A pair of Schistosoma mansoni (SEM Picture).
Picture: Stephen J. Davies (Source).
Bilharziosis or Bilharzias is a tropical illness named after the German doctor Theodor Bilharz, who found it in 1852.

The cause of Bilharziosis is a round worm (Trematoda) by the scientific name of Schistosoma the blood fluke. The most important species are Schistosoma mansoni, Schistosoma haematobium and Schistosoma japonicum.

In fact the blood fluke usually is two animals, a male and a female living as a pair in lifelong copula. The female, a bit longer than the male, in whose ventral groove (gynecophoral canal) it remains. Both, male and female, measure about 1 to 2 cm (0.5 to 1 inch) in length.

A bilharziosis infection may occur in shallow fresh waters in the tropics, where an animal lives, that is indispensable as the fluke's alternate host. This intermediate host always is a fresh water snail.

 
Bulinus truncatus, Biomphalaria glabrata and Oncomelania hupen-
sis
in a lab. Source: Lewis, Liang, Raghavan, Knight (2008).

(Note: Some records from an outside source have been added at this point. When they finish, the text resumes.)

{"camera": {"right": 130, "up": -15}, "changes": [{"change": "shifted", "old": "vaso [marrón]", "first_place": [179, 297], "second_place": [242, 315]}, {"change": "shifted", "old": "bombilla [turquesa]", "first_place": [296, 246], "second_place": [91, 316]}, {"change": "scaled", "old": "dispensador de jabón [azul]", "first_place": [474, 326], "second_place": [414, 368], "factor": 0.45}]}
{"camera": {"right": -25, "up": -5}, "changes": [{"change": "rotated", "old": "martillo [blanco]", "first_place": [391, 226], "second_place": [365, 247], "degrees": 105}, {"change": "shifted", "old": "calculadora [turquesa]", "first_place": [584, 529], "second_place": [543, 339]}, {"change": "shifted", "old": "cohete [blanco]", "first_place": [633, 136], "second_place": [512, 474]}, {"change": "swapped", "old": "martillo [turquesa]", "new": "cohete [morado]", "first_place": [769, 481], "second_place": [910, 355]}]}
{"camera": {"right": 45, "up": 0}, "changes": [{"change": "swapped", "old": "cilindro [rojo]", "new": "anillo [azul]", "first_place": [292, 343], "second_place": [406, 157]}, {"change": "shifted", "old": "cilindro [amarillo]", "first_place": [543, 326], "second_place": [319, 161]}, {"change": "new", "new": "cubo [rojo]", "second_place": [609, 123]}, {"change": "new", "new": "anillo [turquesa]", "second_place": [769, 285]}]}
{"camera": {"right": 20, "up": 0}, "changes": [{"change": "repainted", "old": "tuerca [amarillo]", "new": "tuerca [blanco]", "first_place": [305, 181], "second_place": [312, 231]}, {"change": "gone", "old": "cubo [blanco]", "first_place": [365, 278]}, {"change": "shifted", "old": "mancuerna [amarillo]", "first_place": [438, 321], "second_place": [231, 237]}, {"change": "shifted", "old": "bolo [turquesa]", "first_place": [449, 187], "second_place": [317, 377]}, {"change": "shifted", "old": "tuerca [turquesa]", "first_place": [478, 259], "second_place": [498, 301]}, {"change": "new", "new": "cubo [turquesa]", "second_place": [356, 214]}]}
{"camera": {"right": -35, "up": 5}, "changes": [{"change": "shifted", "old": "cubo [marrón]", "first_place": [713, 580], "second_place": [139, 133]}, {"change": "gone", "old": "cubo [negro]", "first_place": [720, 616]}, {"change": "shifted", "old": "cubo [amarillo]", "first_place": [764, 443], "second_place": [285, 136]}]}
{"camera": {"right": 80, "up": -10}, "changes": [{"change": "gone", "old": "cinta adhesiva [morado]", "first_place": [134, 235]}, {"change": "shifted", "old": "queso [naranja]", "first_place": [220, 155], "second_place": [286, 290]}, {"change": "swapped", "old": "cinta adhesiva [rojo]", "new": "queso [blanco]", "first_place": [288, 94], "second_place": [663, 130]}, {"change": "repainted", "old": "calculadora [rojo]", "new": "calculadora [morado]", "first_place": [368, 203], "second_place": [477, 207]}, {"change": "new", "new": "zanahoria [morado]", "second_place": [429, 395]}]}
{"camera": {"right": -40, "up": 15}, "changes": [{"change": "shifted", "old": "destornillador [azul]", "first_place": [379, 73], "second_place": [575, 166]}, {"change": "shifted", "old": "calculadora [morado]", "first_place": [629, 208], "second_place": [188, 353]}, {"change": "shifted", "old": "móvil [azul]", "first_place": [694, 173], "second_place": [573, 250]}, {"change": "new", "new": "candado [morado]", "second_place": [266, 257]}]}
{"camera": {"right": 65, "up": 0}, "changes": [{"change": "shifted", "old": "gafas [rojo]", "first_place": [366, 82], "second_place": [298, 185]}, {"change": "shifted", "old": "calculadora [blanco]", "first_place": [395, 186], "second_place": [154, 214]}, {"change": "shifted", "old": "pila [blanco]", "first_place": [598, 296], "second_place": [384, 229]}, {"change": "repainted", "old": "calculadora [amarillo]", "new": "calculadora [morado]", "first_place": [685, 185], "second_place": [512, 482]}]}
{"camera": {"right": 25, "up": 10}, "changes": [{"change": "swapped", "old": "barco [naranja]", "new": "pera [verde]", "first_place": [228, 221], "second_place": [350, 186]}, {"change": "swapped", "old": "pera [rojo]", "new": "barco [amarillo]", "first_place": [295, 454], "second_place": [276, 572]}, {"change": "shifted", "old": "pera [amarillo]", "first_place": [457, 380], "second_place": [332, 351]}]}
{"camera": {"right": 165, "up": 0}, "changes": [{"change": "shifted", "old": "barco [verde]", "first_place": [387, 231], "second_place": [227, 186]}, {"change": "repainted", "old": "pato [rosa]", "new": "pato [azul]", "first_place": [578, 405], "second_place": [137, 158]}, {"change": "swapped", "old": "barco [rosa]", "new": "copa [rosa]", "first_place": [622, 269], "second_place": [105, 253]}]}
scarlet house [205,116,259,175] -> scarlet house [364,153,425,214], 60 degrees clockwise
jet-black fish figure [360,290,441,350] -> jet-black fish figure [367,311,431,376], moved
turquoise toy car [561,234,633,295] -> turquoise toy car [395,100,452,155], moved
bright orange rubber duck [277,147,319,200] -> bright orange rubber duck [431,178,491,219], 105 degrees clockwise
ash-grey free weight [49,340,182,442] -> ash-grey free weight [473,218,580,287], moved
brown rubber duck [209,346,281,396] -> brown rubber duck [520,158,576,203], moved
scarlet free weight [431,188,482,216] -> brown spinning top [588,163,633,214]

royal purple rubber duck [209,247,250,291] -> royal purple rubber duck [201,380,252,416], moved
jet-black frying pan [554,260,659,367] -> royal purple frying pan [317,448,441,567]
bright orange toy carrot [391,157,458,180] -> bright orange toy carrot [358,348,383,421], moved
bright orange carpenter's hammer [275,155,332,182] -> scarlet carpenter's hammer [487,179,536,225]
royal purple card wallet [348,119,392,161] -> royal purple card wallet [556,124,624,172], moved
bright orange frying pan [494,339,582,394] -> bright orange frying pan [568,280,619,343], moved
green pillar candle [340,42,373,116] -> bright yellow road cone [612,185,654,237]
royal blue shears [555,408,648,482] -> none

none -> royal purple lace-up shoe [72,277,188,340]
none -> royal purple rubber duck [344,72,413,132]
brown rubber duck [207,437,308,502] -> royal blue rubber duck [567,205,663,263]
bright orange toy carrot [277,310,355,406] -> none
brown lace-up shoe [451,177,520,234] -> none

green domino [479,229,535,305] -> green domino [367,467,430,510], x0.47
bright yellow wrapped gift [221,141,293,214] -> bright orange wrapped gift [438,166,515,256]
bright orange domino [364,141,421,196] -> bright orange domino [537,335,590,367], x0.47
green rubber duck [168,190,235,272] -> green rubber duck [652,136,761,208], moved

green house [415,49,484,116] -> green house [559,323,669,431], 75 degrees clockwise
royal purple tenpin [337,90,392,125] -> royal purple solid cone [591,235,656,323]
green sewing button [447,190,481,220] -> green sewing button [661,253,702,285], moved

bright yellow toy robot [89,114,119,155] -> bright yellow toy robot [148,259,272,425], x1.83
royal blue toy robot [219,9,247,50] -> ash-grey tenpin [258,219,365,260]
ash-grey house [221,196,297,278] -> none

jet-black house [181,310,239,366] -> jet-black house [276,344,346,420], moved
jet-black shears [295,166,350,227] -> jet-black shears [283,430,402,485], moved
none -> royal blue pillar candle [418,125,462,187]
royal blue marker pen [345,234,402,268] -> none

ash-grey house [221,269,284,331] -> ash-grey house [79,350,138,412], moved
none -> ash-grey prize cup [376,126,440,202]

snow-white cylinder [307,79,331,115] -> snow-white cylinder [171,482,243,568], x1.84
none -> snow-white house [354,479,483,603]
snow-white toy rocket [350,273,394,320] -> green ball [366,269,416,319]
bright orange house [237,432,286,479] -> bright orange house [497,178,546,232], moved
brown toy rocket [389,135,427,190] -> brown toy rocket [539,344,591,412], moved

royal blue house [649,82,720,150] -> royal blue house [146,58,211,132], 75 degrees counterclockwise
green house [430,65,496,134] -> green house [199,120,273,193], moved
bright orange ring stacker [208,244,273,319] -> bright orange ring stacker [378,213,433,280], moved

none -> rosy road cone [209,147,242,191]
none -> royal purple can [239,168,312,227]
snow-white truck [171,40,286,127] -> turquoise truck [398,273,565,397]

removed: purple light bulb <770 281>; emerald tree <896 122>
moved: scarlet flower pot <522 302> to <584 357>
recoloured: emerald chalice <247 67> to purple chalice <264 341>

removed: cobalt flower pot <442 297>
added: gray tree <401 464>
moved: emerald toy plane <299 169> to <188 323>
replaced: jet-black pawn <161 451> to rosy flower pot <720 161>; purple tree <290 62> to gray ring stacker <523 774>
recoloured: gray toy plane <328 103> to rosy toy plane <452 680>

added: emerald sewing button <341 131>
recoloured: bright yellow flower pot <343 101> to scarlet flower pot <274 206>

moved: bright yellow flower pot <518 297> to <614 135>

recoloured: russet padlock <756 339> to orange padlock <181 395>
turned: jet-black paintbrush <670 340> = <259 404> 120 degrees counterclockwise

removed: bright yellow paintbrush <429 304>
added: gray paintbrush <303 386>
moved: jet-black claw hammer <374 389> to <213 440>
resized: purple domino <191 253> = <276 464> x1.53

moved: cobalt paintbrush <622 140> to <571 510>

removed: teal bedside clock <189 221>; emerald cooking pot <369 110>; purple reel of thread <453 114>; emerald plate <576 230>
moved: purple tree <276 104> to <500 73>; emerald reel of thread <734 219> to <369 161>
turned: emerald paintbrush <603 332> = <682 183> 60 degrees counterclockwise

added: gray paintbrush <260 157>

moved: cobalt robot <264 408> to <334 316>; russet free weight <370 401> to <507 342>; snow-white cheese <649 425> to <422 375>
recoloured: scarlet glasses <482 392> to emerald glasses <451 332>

For example, the intermediate host to Schistosoma mansoni is Biomphalaria glabrata, a member of the ram's horn snail family (Planorbidae, Basommatophora). So does Bulinus truncatus. Oncomelania hupensis finally belongs to the Pomatiopsidae (Caenogastropoda) family (not to be confounded with the terrestrial Pomatiidae family).

Systematics of Gastropoda: Clade Caenogastropoda: Pomatiopsidae.

Species

Schistosoma mansoni Schistosoma haematobium Schistosoma japonicum
Intermediate host Biomphalaria glabrata Bulinus truncatus Oncomelania hupensis
Distribution Africa, Saudi-Arabia, South America, Caribbean Africa Japan, China, Philippines

The fluke's eggs are spread in the water together with its terminal host's droppings. The final host may be a human or another species of mammal. In the water, the so called miracidia, the basic larval generation, hatch from the fluke's eggs. The miracidia only live for 48 hours, during which time they have to find an alternate host. Unless they find a suitable host organism, they die. Inside the host organism, which has to be of a suitable snail species, the miracidia perform a metamorphosis, during which they develop into cercariae.

Schistosoma miracidium   Schistosoma cercaria
Picture left: Miracidium und Cercaria of Schistosoma mansoni.
Source: Bielefeld university.

The cercariae leave the host organism by passing the body wall and are able to survive another two days swimming freely in the water. In this time they infect mammals standing in the water by passing through their body wall into the legs. Through the blood vessels the cercariae wander into the host's liver, which is where they develop into adult flukes, mate and lay eggs. Those are transported away in the blood stream and distributed over intestine and ureter.

Humans are harmed by skin rashes caused by the cercariae entering the skin during infection. They also hamper the organism causing heavy, possibly fatal, fevers. The eggs lastly may block blood vessels. The eggs leaving the body may harm intestine, ureter and bladder walls even causing cancer symptoms. The immune response against the Schistosomiasis parasite is especially difficult, because the flukes mask their exterior with cells from the hosts body, in order not to be recognized by immune system cells.

Measures are taken to minimize the risk of bilharziosis infection in affected regions. Besides directly killing suitable fresh water snails by poisoning them, also their habitats are destroyed by removing the waterside vegetation they live in.

Especially dangerous areas are shallow warm standing waters, such as rice fields and irrigation projects.